• DOCUMENT EXCERPT:
Conditions for Revocation due to Enrollment in a Qualified Health Plan
An employer can amend its cafeteria plan to allow an employee to make a prospective mid-year revocation of his or her prior election for group medical coverage if:
- The employee is eligible for a Special Enrollment Period to enroll in a Qualified Health Plan (QHP) through a Marketplace, or the employee seeks to enroll in a QHP during the Marketplace’s annual Open Enrollment Period; and
- The employee’s revocation of coverage under the group medical plan corresponds to the intended enrollment of the employee (and spouse and dependents, if applicable) in a QHP through a Marketplace for new coverage that will be effective no later than the day immediately following the last day that the employer group medical plan is effective.
Examples of why this might occur: An employee in a non-calendar year cafeteria plan might want to switch to a QHP through the Marketplace but not have a transition period of double coverage or no coverage. Or an employee who gets married or has a new dependent might find it more advantageous to enroll the new members (and the employee) under a QHP in the Marketplace, rather than enroll them in the employer’s group medical plan.
Three Important Items to Note
- An employer who allows participants to make mid-year changes based on Notice 2014-55 may rely on the reasonable representation of an employee (and spouse and dependents, if applicable) that they have enrolled or intend to enroll in another plan that meets the above requirements.
- Notice 2014-55 does not allow participants to change their Health FSA elections mid-year even if they have a reduction in hours or they enroll in a QHP through the Marketplace. It only allows a mid-year change in the election for coverage under the employer’s group medical plan.
- Notice 2014-55 does not require cafeteria plan sponsors to amend their plans to allow the two new mid-year changes, but it does allow them to do so. Most plan sponsors will want to make these amendments, but possible drawbacks are the cost (if any) for the Amendment and the fact that if an employer has a large percentage of employees who want to drop employer coverage, the carrier could increase rates for the remaining participants.

• EXERCISE DIRECTIONS: Write the next part of the excerpt above on mid-year revocation of cafeteria plan medical coverage under Notice 2014-55, picking up after its last sentence.

• EXCERPTED RECORDS:
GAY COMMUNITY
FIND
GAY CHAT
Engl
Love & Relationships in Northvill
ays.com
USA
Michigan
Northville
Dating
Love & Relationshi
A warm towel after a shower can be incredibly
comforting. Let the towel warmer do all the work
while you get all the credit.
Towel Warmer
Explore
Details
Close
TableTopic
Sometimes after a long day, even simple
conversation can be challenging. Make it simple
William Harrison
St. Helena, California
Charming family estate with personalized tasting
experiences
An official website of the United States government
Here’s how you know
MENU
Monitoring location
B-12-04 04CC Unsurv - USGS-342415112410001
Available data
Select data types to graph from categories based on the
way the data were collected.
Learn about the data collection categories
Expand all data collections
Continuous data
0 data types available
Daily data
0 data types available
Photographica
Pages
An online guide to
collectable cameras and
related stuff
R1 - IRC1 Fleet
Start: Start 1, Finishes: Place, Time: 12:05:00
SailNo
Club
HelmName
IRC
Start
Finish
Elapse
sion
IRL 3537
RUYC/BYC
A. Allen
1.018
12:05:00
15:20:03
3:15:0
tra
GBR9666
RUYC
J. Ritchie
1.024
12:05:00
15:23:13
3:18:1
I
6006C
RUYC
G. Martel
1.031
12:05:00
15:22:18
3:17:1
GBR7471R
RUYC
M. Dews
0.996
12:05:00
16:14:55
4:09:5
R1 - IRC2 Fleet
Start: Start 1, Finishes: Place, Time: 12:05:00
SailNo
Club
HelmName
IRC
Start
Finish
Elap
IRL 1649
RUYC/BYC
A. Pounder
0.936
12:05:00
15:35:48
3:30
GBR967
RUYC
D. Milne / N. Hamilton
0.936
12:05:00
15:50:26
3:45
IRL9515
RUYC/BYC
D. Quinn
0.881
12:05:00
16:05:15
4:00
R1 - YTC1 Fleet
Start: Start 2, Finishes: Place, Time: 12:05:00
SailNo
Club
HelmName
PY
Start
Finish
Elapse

• RESPONSE AREA:
Effective Date and Plan Amendments
The guidance is effective September 18, 2014. Employers who want to permit the new mid-year changes must amend their cafeteria plans to provide for such election changes. The amendment must be adopted on or before the last day of the plan year in which the elections are allowed, and may be effective retroactively to the first day of that plan year, provided that the employer notifies participants of the amendment and operates the plan in accordance with this notice. Additionally, the notice provides that an employer may amend its 125 plan on or before the last day of the 2015 plan year to implement these new changes for the prior plan year that begins in 2014. However, an election to revoke coverage cannot be made retroactively.
Employers may rely on this notice pending further guidance. IRS intends to amend Regs. 1.125-4 to include the guidance in this notice.
Next Steps for Employers
Employers who want to amend their cafeteria plans to implement the guidance in Notice 2014-55 should contact their Cafeteria Plan administrators. Many TPAs are preparing Plan Amendments and have notified plan sponsors that these Amendments will be available.
Employers also must notify plan participants of the changes and the effective date. TPAs probably also are preparing communications materials that plan sponsors can send to cafeteria plan participants.